With the insights from my discovery work in hand, I moved straight into Figma. We were an early-stage startup operating at a pace that didn't leave room for a slow, linear design process. There was no luxury of sketching for a week, presenting three directions, and iterating through rounds of feedback. The team needed designs, and engineering was ready to build.
So I started working through the new information architecture and core flows directly in Figma — exploring how a unified Scheme experience should be structured, what the entry point should feel like, and how users would move through the product now that templates were gone and document interaction was the central focus.
This phase was fast, iterative, and at times messy. I was exploring and producing simultaneously — testing ideas in high enough fidelity that engineering could start building while I was still refining. That speed was a double-edged sword. It meant we were constantly shipping, constantly learning, and constantly putting real product in front of people. But it also meant work was going into production before it was fully resolved. Screens I was still iterating on were already being built. Interactions I hadn't fully thought through were already live.
It taught me something I carry with me now: even in a fast-moving environment — especially in a fast-moving environment — it's worth taking the time to sketch and set boundaries before jumping into high-fidelity tools. Not because the process needs to be slow, but because once your work is in Figma, it looks ready. And when it looks ready, it ships — whether it is or not. Establishing clear gates between exploration and production-ready work is a discipline that protects design quality without slowing the team down. It's a mistake I only needed to make once.
SOLUTION
ThoughtTree became Scheme — and with it, the entire interaction model changed.
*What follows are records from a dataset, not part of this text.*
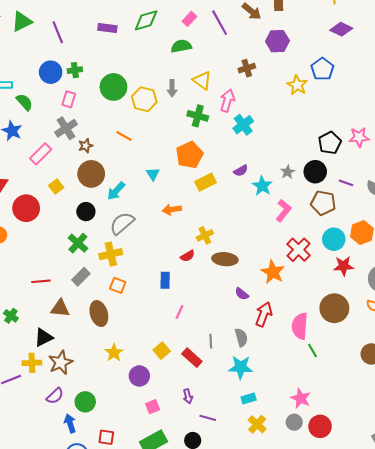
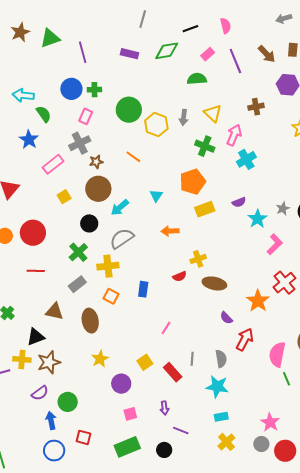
red circle: (26, 208) -> (33, 233), moved
blue rectangle: (165, 280) -> (143, 289), moved
red line: (41, 281) -> (36, 271), moved

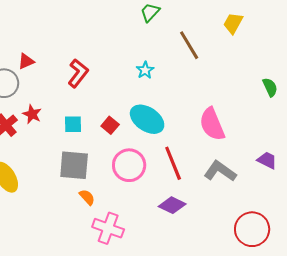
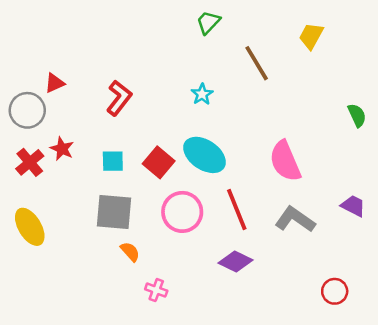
red square: (110, 125) -> (159, 162), size x1.4
pink cross: (108, 228) -> (156, 290), size x0.6
red circle: (252, 229) -> (335, 291), size x0.6

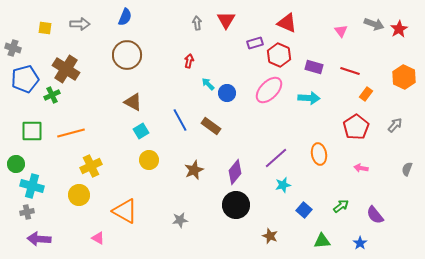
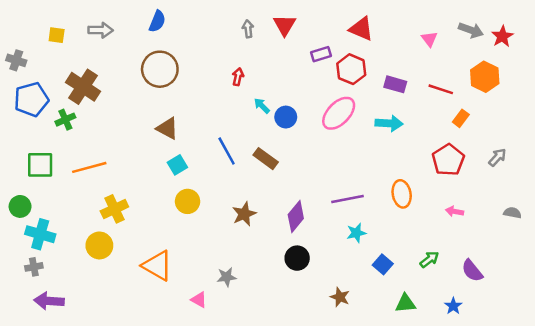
orange hexagon: (404, 77) -> (485, 77), moved
purple line: (276, 158) -> (347, 199), turned 30
gray semicircle: (407, 169) -> (512, 213), turned 80
black circle: (236, 205) -> (297, 258), size x0.7
pink triangle: (98, 238) -> (199, 300), moved

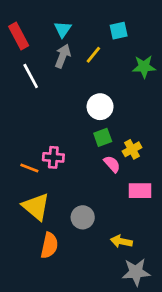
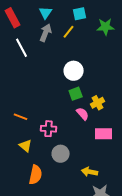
cyan square: (119, 31) -> (80, 14), moved
green star: (144, 67) -> (106, 27), moved
pink cross: (53, 157) -> (49, 129), moved
yellow triangle: (36, 207) -> (26, 146), size x0.6

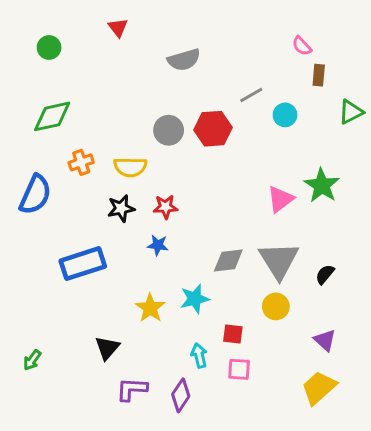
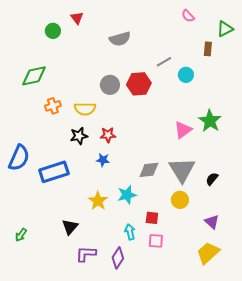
pink semicircle: (302, 46) -> (188, 16), moved
green circle: (49, 47) -> (53, 31), moved
green triangle: (351, 112) -> (225, 29), moved
blue semicircle: (35, 195) -> (19, 158), moved

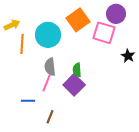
The original interface was cluttered with buttons and controls across the top of the screen. Every feature had been given equal visual weight, which meant nothing felt important and users had no clear sense of where to start or what to do next. For a product that was supposed to help people think clearly, the interface was doing the opposite.
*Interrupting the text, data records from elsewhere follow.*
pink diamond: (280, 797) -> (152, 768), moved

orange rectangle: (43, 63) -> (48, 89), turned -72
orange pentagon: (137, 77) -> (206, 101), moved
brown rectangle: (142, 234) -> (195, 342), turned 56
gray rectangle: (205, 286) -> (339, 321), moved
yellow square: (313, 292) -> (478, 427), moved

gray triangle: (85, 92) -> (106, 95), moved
We solved this in two key moves. First, we introduced an all-encompassing search bar that served a dual purpose — users could prompt the AI agent to take action on their behalf or search their board to find specific content. Instead of scanning a toolbar full of buttons and trying to figure out which one did what they needed, users had a single, familiar entry point. One place to go, whether you wanted to do something or find something. It dramatically reduced the cognitive load of the interface and put the AI capability front and center in a way that felt natural rather than bolted on.
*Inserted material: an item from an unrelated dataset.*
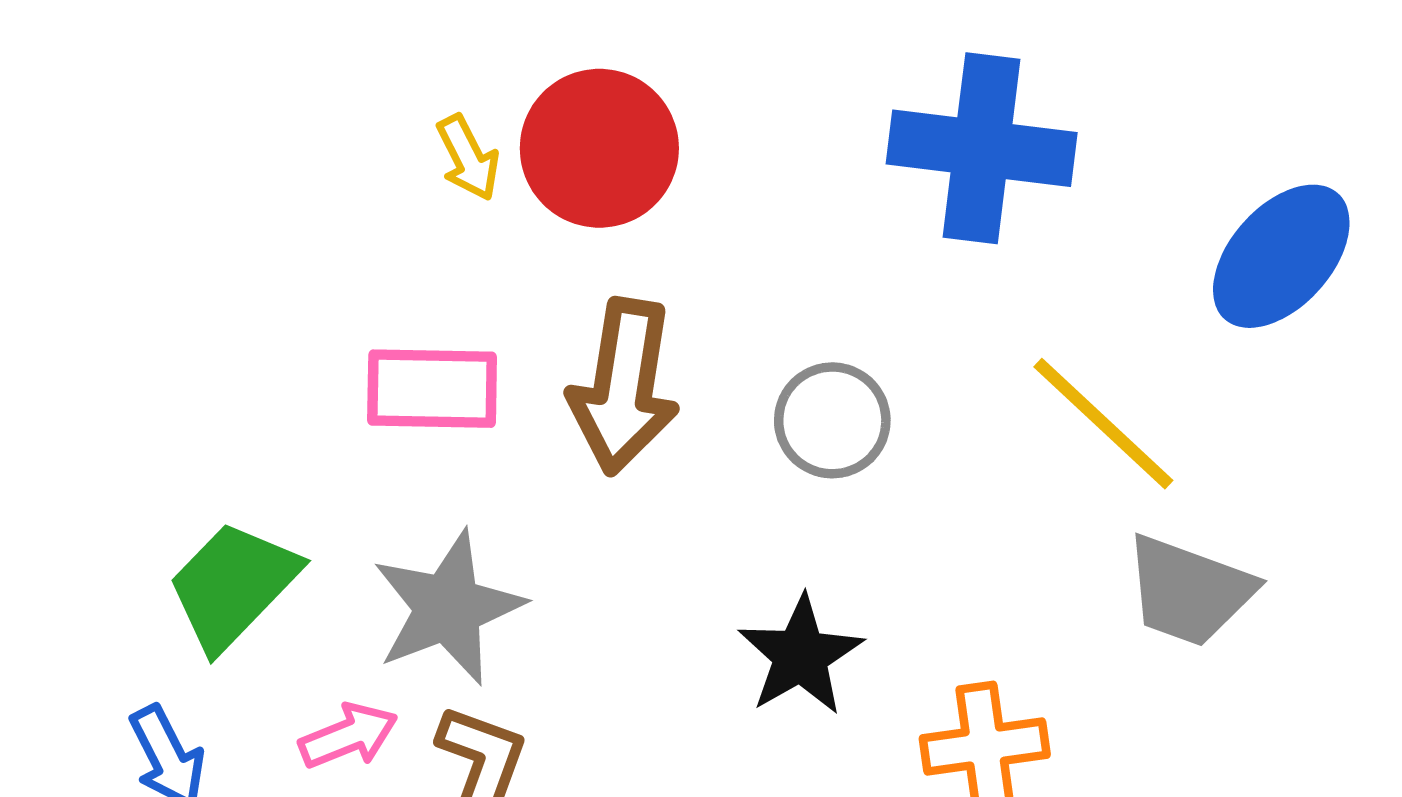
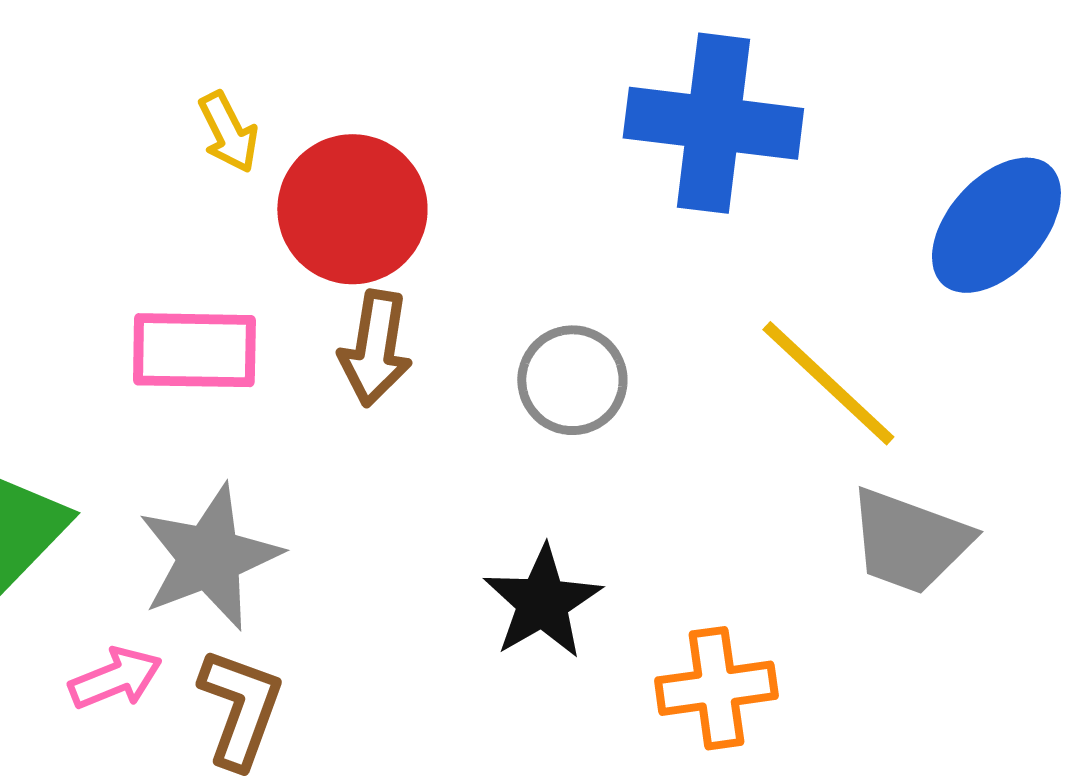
red circle: (599, 148) -> (352, 209), moved
brown arrow: (624, 387) -> (375, 348), size x0.7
Second, we replaced the top-heavy button layout with a cursor toolbar anchored to the bottom center of the screen. This kept essential tools accessible without competing with the content on the board. It was a deliberate shift in hierarchy — the user's work became the focal point of the interface, and the tools moved into a supporting role. The board was the product, not the toolbar.
We also introduced the ability for users to share their boards and collaborate in real time. This was an important strategic addition — it moved Scheme from being a solo research tool into something teams could use together, which expanded the product's value proposition and made it stickier in a way that mattered for growth.
Together, these changes accomplished what the ThoughtLab/ThoughtSpace split never could. Instead of asking users to navigate between two products and a wall of controls, Scheme gave them one board, one search bar, and a clean set of tools. The product finally matched the simplicity of what it was supposed to do — help people think.